__ACTIVITIES__
**1)** In the article on Saudi Arabia's vehicle manufacturing plans, write out the part that begins at the words "Kingdom courts Stellantis" and ends after "in the kingdom.". Substitute "the automaker" for each "Stellantis".
**2)** Resume the article on Saudi Arabia's manufacturing talks with Stellantis, starting right after its final sentence.

[[ TEXT SEGMENT open ]]

Kingdom courts Stellantis for full vehicle manufacturing to accelerate Vision 2030 industrial goals

Saudi Arabia has taken another calculated step towards building a credible domestic automotive industry. On 19 November 2025, during Crown Prince Mohammed bin Salman's visit to Washington, the Ministry of Investment, the National Industrial Development Center (NIDC), Stellantis and long-standing local partner Petromin Corporation signed a memorandum of understanding to study the feasibility of a full vehicle manufacturing plant in the kingdom.

The proposed facility would produce both passenger and commercial vehicles, drawing on Stellantis' broad American and European brand portfolio. No financial details have yet been disclosed, but the partners describe the project as a cornerstone of efforts to raise localisation rates across the vehicle supply chain.

A partnership with deep roots

The choice of Stellantis is hardly surprising. Petromin has distributed eight Stellantis brands – including Jeep, Ram, Dodge, Fiat and Alfa Romeo – across the kingdom since 2021, and the pair have already collaborated on large retail and service centres. What is new is the leap from import-and-distribute to genuine local assembly and, potentially, deeper manufacturing.

[[ TEXT SEGMENT closed ]]
[[ LISTED ENTRIES open ]]

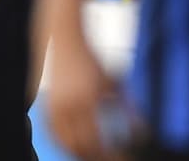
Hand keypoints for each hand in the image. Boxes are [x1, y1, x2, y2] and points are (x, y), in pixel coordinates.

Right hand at [43, 33, 128, 160]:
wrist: (65, 39)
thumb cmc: (91, 60)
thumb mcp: (115, 84)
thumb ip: (129, 110)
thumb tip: (142, 134)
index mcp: (87, 101)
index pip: (97, 142)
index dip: (111, 155)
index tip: (123, 157)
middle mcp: (68, 105)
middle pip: (80, 146)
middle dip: (96, 157)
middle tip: (110, 157)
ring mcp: (53, 105)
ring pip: (63, 142)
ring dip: (79, 153)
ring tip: (94, 155)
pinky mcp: (46, 103)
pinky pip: (51, 132)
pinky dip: (62, 142)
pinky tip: (73, 146)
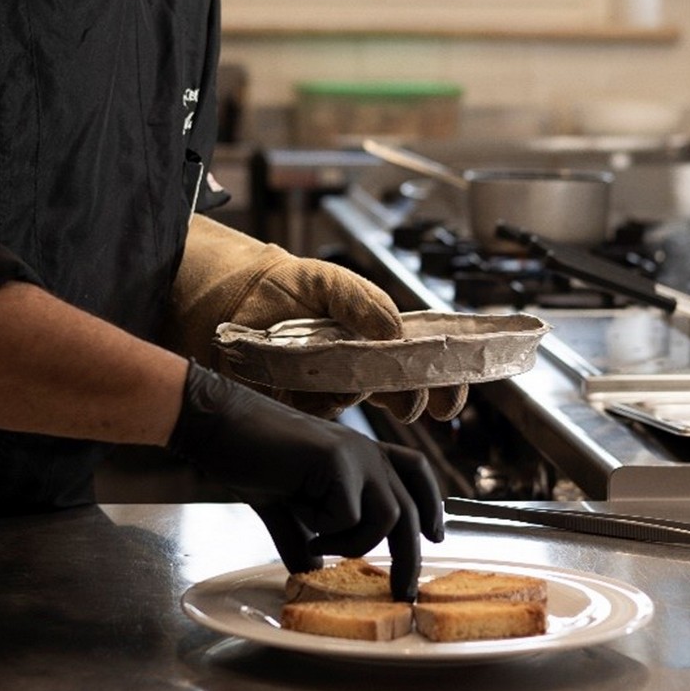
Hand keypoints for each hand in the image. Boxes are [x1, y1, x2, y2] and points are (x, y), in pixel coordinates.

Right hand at [167, 363, 444, 599]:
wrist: (220, 428)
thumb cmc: (251, 460)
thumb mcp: (286, 507)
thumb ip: (304, 538)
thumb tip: (315, 570)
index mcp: (361, 455)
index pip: (415, 472)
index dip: (431, 505)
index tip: (435, 536)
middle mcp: (366, 451)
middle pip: (410, 508)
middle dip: (410, 558)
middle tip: (403, 593)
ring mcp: (355, 453)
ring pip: (388, 516)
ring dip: (355, 541)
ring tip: (319, 537)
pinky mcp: (336, 459)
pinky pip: (350, 513)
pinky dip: (325, 526)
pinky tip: (298, 510)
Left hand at [171, 216, 468, 421]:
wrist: (239, 296)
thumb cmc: (291, 287)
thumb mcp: (332, 281)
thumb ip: (364, 303)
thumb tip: (394, 334)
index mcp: (380, 340)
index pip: (423, 368)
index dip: (444, 386)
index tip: (450, 401)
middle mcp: (361, 370)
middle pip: (401, 397)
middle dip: (411, 402)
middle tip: (411, 404)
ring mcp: (331, 389)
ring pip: (356, 401)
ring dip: (353, 387)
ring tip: (334, 360)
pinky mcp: (300, 402)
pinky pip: (317, 409)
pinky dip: (316, 393)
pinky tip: (303, 373)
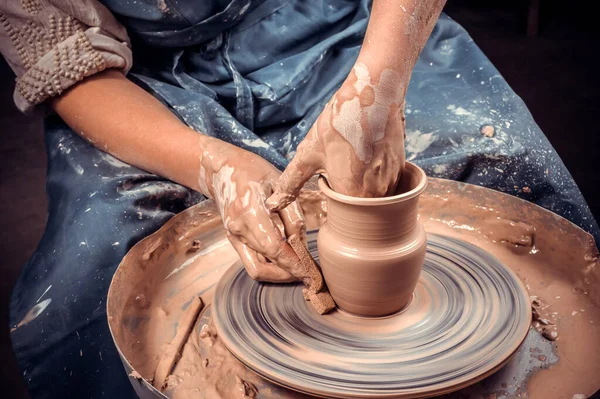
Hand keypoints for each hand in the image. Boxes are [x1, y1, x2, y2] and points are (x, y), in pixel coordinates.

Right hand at [199, 138, 306, 281]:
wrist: (223, 169)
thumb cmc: (255, 172)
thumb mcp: (280, 185)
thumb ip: (292, 215)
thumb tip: (301, 244)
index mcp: (250, 210)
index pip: (274, 248)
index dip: (293, 264)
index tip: (310, 274)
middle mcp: (238, 227)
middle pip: (267, 262)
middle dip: (290, 272)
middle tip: (310, 272)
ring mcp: (233, 236)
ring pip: (258, 268)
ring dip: (280, 272)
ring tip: (300, 268)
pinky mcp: (233, 240)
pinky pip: (251, 262)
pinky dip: (269, 266)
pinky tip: (285, 261)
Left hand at [267, 62, 404, 210]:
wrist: (372, 96)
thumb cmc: (338, 125)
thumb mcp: (308, 154)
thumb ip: (291, 184)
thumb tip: (274, 203)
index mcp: (354, 196)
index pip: (343, 214)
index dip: (333, 198)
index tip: (328, 180)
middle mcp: (378, 195)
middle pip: (360, 206)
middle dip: (347, 191)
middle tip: (340, 165)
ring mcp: (393, 181)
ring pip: (374, 193)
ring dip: (362, 181)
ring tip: (352, 156)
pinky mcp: (401, 168)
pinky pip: (386, 181)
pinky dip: (375, 172)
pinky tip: (365, 152)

[[ LISTED ENTRIES closed ]]

__OUTPUTS IN ORDER__
**1)**
Kingdom courts the automaker for full vehicle manufacturing to accelerate Vision 2030 industrial goals

Saudi Arabia has taken another calculated step towards building a credible domestic automotive industry. On 19 November 2025, during Crown Prince Mohammed bin Salman's visit to Washington, the Ministry of Investment, the National Industrial Development Center (NIDC), the automaker and long-standing local partner Petromin Corporation signed a memorandum of understanding to study the feasibility of a full vehicle manufacturing plant in the kingdom.

**2)**
For Stellantis, the timing fits neatly into its Dare Forward 2030 plan for the Middle East and Africa region, which already targets one million annual sales by the end of the decade (up from around 400,000 today) and a sharp increase in electrified vehicles. Local production would shield the group from import duties, currency volatility and the growing regulatory preference for vehicles with high Saudi content.

The broader localisation landscape

Saudi Arabia is no longer content to be merely the Gulf's largest vehicle market – roughly 700,000-800,000 units a year. Vision 2030 and the National Industrial Strategy demand tangible industrial capability. The kingdom has set itself the goal of producing 300,000-350,000 vehicles annually by 2030, with ambitious localisation targets for components and a growing export orientation.

Progress in the region is already visible elsewhere:

  • Lucid, majority-owned by the Public Investment Fund, opened the kingdom's first car plant in 2023 and now carries the "Saudi Made" badge.

  • Hyundai broke ground earlier this year on a 50,000-unit factory in King Abdullah Economic City.

  • Home-grown Ceer, a PIF-Foxconn joint venture licensing BMW technology, is preparing its own facility.

Stellantis would become the first volume manufacturer focused primarily on internal-combustion and mild-hybrid platforms to commit, filling a gap that neither the pure-EV newcomers nor Hyundai's mixed-output plant fully address. Jeep and Ram models, in particular, remain hugely popular among Saudi buyers.

What manufacturers need to weigh

The incentives are generous – tax holidays, subsidised energy, land in special economic zones and preferential government fleet procurement. Yet the challenges are equally clear. Achieving genuine 40-50 per cent local content within a few years requires a dense supplier ecosystem that barely exists today. Labour costs, while moderated by Saudisation quotas, are higher than in Turkey or Morocco, Stellantis' existing low-cost hubs for the region. And the domestic market, though large, is price-sensitive and heavily skewed towards SUVs and pick-ups.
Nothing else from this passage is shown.